> Übungsaufgabe 1: Ändere in der gesamten Auflistung weiter unten jedes „time reading“ in „clock reading“ und gib alle Zeilen sonst unverändert wieder. Lass die Bilder dabei weg.

··· Vorliegender Text

In welche staatliche Tiefe werden wir ertrinken?
Die durch Neutralität aufgebaute Oberfläche Österreichs verbarg über Jahre hinweg einen Kampf im Schatten: einen Konflikt zwischen den roten und blau-schwarzen Tiefenstaaten. Unsichtbare Mächte bewegen sich leise innerhalb der staatlichen Institutionen und formen Entscheidungen jenseits der Regeln. In welchen Tiefen aber werden wir ertrinken?
Wird Österreich vom roten Tiefenstaat in einen blauen Tiefenstaat überführt?
Wenn ja – entspricht Blau bei uns einer Rückkehr in die Vergangenheit, oder wird es nach Eröffnung eines neuen Kapitels eine Wiedergutmachung über die Vergangenheit fordern und dadurch ein Echo finden?
Vielleicht begehe ich schon mit diesem Titel eine verfassungsrechtliche Straftat […] Wer weiß.
Österreich wurde 1955 nach dem Kampf der Sowjets gegen die nationalsozialistische Besatzung als neutraler Staat wiedererrichtet. Dies schuf sowohl für den westlichen als auch den östlichen Block ein attraktives Feld für Geheimdienstarbeit. Seither sind Berlin und Wien zwei Hauptstädte geworden, in denen Geheimdienste wie in einer Art Praxisfeld tätig wurden.
CIA und KGB sammelten Informationen über Bürokratie, Medien und Wirtschaft in Österreich. Daher formierten sich Diskussionen über einen Tiefenstaat in Österreich meist über äußere Einflussnahme und ideologische Durchdringung.
In den 1970er- und 1980er-Jahren behaupteten einige österreichische Zeitungen und politische Kommentatoren, dass bürokratische Gruppen, die mit der Sozialdemokratischen Partei Österreichs [SPÖ] verbunden waren, indirekt von den Sowjets beeinflusst worden sein könnten.
Dabei war es die Kommunistische Partei Österreichs [KPÖ], die eine Teilung Wiens wie in Berlin verhinderte und gute Beziehungen zur Sowjetunion hatte. Wäre die strategische Gegnerschaft der KPÖ gegenüber Stalin nicht gewesen, so wäre – wie in meinen Recherchen in sowjetischen Quellen ersichtlich – eine Mauer an der Grenze des Bezirks Favoriten begonnen und über die Gürtel-Hauptlinie bis zum AKH-Krankenhaus geführt worden. Dass die SPÖ eine Strömung wie den Austromarxismus vertrat, fand zwar Anerkennung in der Internationalen, doch wurde bei der Begriffsbestimmung betont, dass der Austromarxismus nicht im Gegensatz zum Leninismus stehe; während die SPÖ die Gültigkeit der Taktik des Abwartens hervorhob, wurde der auf Trotzki basierende Marxismus der KPÖ vom leninistischen Stalin ab einem bestimmten Zeitpunkt nicht mehr unterstützt.

······
··· Bereitgestellte Angaben

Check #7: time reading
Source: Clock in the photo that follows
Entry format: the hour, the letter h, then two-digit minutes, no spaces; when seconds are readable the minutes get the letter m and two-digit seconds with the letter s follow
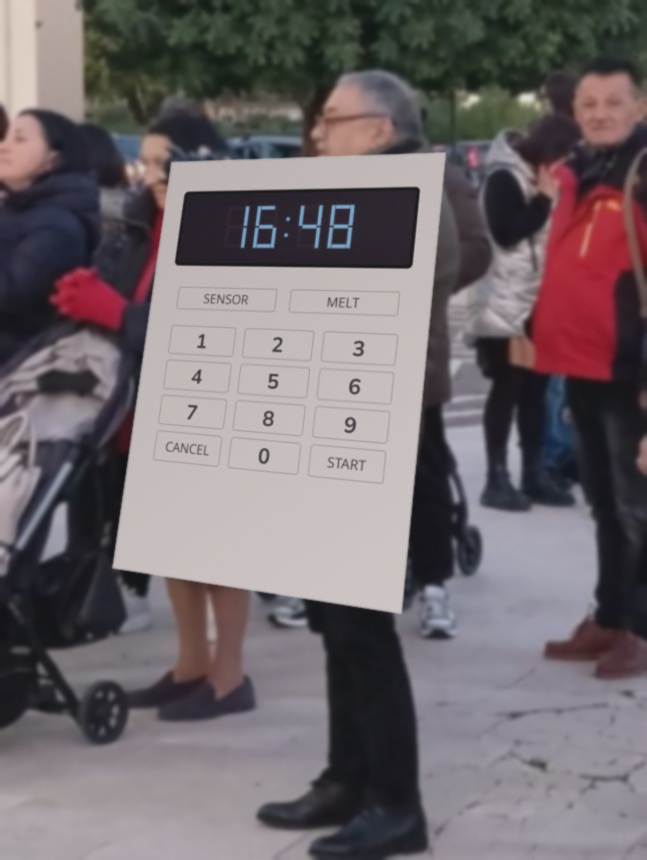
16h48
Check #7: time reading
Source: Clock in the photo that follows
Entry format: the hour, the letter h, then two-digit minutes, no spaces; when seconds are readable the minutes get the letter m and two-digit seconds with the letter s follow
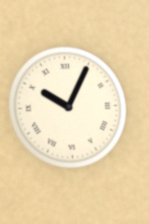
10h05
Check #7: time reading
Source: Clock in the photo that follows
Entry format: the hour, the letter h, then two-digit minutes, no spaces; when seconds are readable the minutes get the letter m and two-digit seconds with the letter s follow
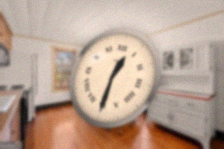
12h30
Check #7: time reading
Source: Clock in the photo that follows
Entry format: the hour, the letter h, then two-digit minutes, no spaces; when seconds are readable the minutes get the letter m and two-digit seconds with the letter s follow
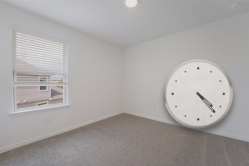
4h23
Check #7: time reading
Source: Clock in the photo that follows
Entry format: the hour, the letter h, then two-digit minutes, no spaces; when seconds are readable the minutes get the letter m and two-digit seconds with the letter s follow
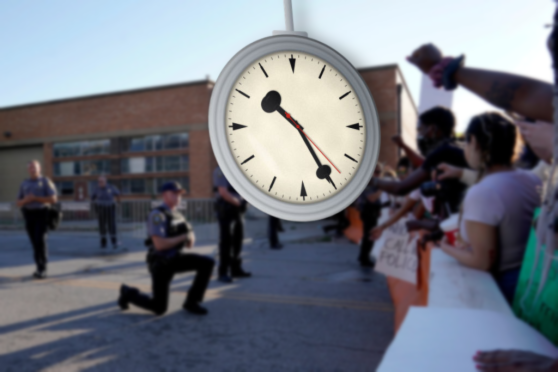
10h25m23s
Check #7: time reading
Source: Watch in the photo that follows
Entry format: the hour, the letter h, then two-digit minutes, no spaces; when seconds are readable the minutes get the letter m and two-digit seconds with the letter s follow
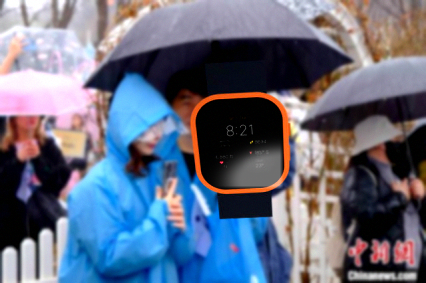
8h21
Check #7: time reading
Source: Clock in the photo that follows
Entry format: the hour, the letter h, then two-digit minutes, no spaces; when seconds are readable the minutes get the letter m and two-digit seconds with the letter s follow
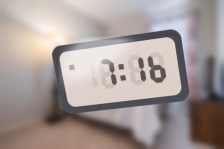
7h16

······

> Übungsaufgabe 2: Übertrage den Satz „CIA und KGB sammelten Informationen über Bürokratie, Medien und Wirtschaft in Österreich.“ aus dem Text über den österreichischen Tiefenstaat ins Englische.

> Vollständige Antwort 1:
Check #7: clock reading
Source: Clock in the photo that follows
Entry format: the hour, the letter h, then two-digit minutes, no spaces; when seconds are readable the minutes get the letter m and two-digit seconds with the letter s follow
16h48
Check #7: clock reading
Source: Clock in the photo that follows
Entry format: the hour, the letter h, then two-digit minutes, no spaces; when seconds are readable the minutes get the letter m and two-digit seconds with the letter s follow
10h05
Check #7: clock reading
Source: Clock in the photo that follows
Entry format: the hour, the letter h, then two-digit minutes, no spaces; when seconds are readable the minutes get the letter m and two-digit seconds with the letter s follow
12h30
Check #7: clock reading
Source: Clock in the photo that follows
Entry format: the hour, the letter h, then two-digit minutes, no spaces; when seconds are readable the minutes get the letter m and two-digit seconds with the letter s follow
4h23
Check #7: clock reading
Source: Clock in the photo that follows
Entry format: the hour, the letter h, then two-digit minutes, no spaces; when seconds are readable the minutes get the letter m and two-digit seconds with the letter s follow
10h25m23s
Check #7: clock reading
Source: Watch in the photo that follows
Entry format: the hour, the letter h, then two-digit minutes, no spaces; when seconds are readable the minutes get the letter m and two-digit seconds with the letter s follow
8h21
Check #7: clock reading
Source: Clock in the photo that follows
Entry format: the hour, the letter h, then two-digit minutes, no spaces; when seconds are readable the minutes get the letter m and two-digit seconds with the letter s follow
7h16

> Vollständige Antwort 2: The CIA and the KGB gathered information about the bureaucracy, the media, and the economy in Austria.